The statute does not demand a construction that protects direct suppliers (or their assignees), even though they are no more than intermediaries, while leaving completely unprotected those who actually fabricate and furnish materials to such intermediaries for use in public works contracts. The statute instead, by its plain language, protects any person who has furnished materials used or consumed by the contractor or its subcontractor in performing the work. The statute does not require that persons making claims for withheld funds be, or be deemed to be, in privity of contract with the public authority (nor does it include language which requires the use of such a legal fiction); it only requires that such a person has had his or her labor or materials incorporated into the work or consumed in performing the work.2 In fact, the construction of the statute employed by the majority works an injustice against Western, encouraging American Builders and Contractors Supply Co., Acoustical’s successor and assignee, to claim and take money which rightfully belongs to Western. The result is an undeserved windfall to American which bought *884Acoustical’s assets but did not assume its debts.
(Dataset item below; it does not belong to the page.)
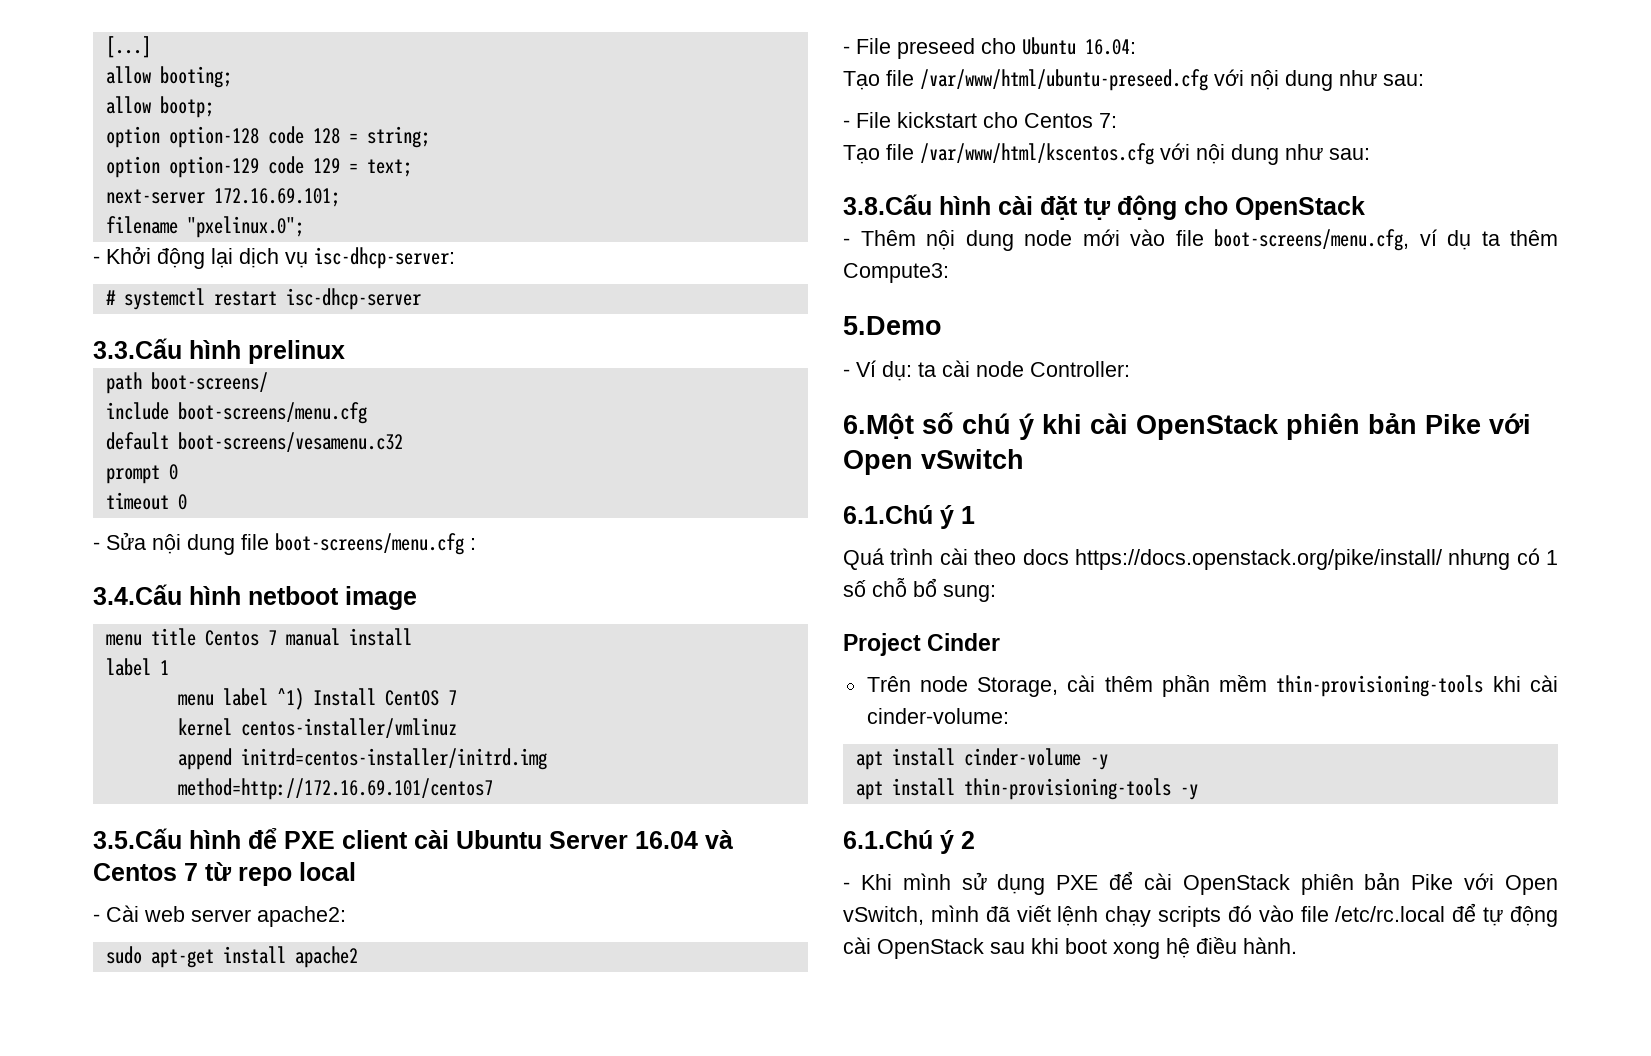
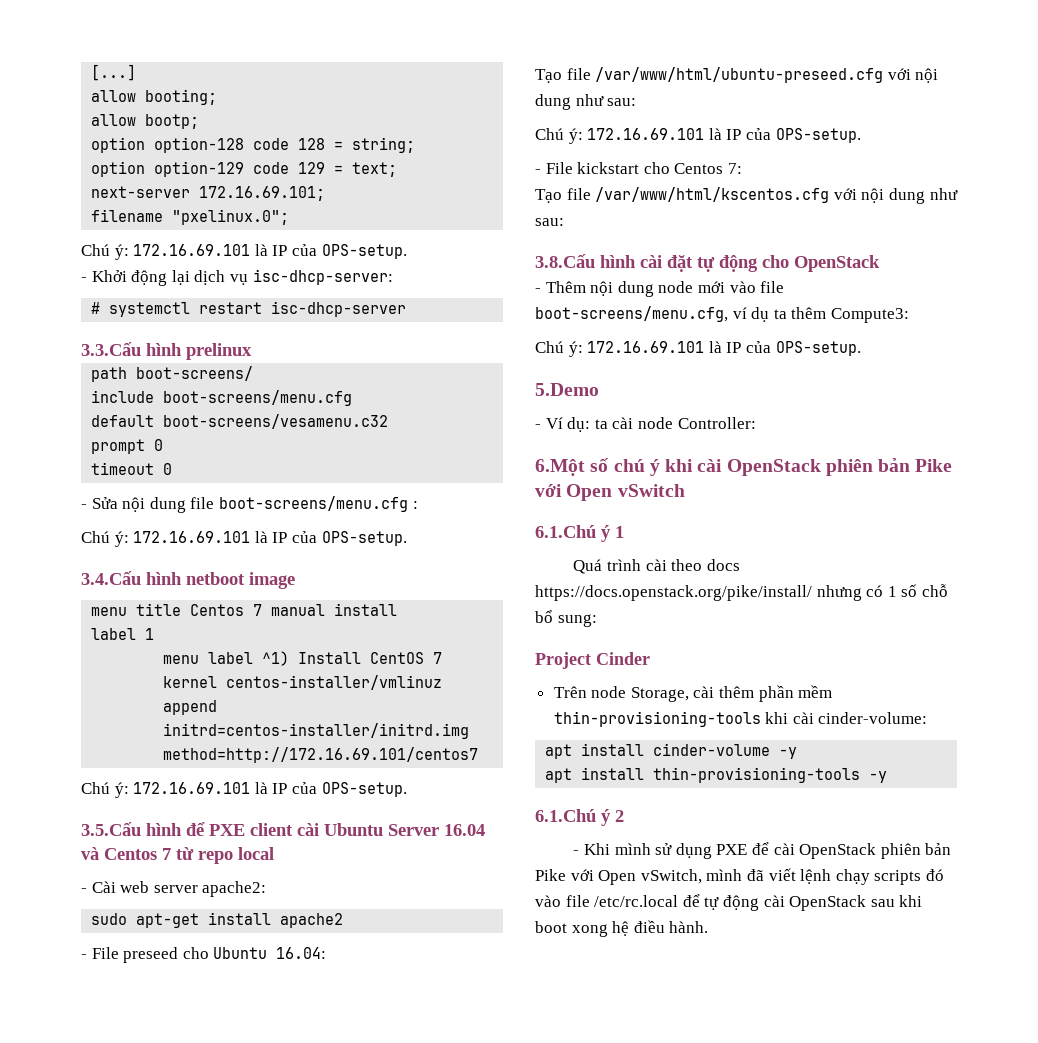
(304, 227) none -> [81,244,407,260] // Chú ý: 172.16.69.101 là IP của OPS-setup.
(476, 544) none -> [81,531,407,547] // Chú ý: 172.16.69.101 là IP của OPS-setup.
(493, 789) none -> [81,782,407,798] // Chú ý: 172.16.69.101 là IP của OPS-setup.
(1424, 80) none -> [535,128,861,144] // Chú ý: 172.16.69.101 là IP của OPS-setup.
(949, 273) none -> [535,341,861,357] // Chú ý: 172.16.69.101 là IP của OPS-setup.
I also cannot support a construction of this statute which not only allows but actually may encourage fraudulent activities. Statutes such as the one now before us were enacted because of well-known recurrent problems in the construction trade with contractors not paying subcontractors, subcontractors not paying laborers, and both not paying suppliers. The majority’s decision invites sharp practices, by allowing materials suppliers to go unpaid simply because the contractor uses an intermediary as a direct materials supplier when that intermediary neither does work on the construction project nor manufactures materials. The possibilities for sham transactions require no great imagination.

Because the statute does not demand the construction placed upon it by the majority, because I believe the majority is ignoring our decision in South-Way, and because a straight forward construction of the statute would afford a more just result as well as avoid a constitutional conflict in this case, I dissent.

. The majority notes that, in Schneider v. J.W. Metz Co., 715 P.2d 329, 332 n. 3 (Colo.1986), we said that a manufacturer of prefabricated log homes performed no work in assembling the structure in the case, and therefore it was “simply a materialman.” I wonder, however, if, under the majority’s reasoning, had the concrete column fabricator in Kobayashi contracted with an intermediary, as Western did here, would it have been deemed to be a materialman. Just as in Kobayashi, Western’s "materials" were incorporated, apparently directly and without alteration, into the structure.

. The majority complains that a ruling in Western’s favor would open the floodgates to "endless liability on a general contractor.” Maj. op. at 881 n. 8. We do not face any such problem here with trying to discern the limits of who is and is not protected under section 38-26-107, because Western is similarly situated with regard to the public authority/prime contractor contract as was the claimant in South-Way. Furthermore, here the general contractor did in fact protect itself by requiring Acoustical to give it a Mechanics’ Lien Release (which was identical to that given by Hensel Phelps’ subcontractors) certifying that its suppliers had been paid.